----- Data records

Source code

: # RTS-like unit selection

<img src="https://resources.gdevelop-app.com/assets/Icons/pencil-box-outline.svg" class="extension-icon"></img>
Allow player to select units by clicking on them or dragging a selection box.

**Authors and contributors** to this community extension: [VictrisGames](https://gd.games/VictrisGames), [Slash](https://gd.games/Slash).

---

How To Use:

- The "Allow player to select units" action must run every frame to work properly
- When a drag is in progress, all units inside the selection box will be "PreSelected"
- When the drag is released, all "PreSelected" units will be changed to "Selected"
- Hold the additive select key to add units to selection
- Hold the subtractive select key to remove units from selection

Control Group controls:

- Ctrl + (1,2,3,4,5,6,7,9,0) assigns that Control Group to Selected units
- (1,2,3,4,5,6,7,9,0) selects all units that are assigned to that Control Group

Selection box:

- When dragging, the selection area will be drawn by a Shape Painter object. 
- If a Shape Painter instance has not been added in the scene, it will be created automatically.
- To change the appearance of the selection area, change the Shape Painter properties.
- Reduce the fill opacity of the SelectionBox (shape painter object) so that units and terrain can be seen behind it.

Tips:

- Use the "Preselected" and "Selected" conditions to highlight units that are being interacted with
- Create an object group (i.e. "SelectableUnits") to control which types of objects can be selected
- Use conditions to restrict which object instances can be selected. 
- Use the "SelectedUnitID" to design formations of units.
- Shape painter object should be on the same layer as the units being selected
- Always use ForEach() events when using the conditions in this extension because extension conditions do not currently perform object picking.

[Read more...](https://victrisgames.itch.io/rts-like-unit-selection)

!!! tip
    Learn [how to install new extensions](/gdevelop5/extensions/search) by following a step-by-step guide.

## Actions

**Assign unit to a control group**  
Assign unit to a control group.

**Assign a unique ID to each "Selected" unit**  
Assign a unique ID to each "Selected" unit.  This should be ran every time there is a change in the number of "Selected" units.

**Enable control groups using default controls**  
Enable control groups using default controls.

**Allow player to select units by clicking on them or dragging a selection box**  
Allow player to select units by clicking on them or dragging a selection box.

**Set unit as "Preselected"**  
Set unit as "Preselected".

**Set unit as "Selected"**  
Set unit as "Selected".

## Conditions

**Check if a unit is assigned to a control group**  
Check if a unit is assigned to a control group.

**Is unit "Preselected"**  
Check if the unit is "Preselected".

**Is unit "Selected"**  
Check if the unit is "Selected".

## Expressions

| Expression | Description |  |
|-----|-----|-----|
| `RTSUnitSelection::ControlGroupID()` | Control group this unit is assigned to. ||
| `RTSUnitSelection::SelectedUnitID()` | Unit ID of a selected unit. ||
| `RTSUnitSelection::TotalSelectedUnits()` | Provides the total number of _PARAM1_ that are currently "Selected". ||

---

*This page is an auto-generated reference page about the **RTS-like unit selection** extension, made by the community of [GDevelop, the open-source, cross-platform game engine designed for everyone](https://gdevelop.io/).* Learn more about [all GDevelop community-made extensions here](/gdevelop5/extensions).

----------
----- Data records

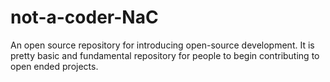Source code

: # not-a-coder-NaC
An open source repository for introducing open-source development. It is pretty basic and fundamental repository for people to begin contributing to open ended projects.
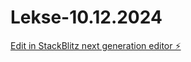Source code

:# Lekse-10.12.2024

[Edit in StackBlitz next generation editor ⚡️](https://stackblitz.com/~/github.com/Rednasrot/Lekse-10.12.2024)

----------
----- Data records

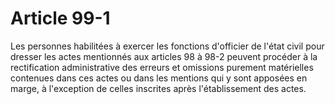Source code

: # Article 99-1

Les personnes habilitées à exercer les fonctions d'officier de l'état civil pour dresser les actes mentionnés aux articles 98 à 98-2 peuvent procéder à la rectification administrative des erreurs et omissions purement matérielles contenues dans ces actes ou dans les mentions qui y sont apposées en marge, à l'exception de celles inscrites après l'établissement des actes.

----------

■ **Assignment**: Collect every line in the records that contains the string "assigned", treating uppercase and lowercase letters as distinct.

■ **Answer for this exercise**:
- (1,2,3,4,5,6,7,9,0) selects all units that are assigned to that Control Group
**Check if a unit is assigned to a control group**  
Check if a unit is assigned to a control group.
| `RTSUnitSelection::ControlGroupID()` | Control group this unit is assigned to. ||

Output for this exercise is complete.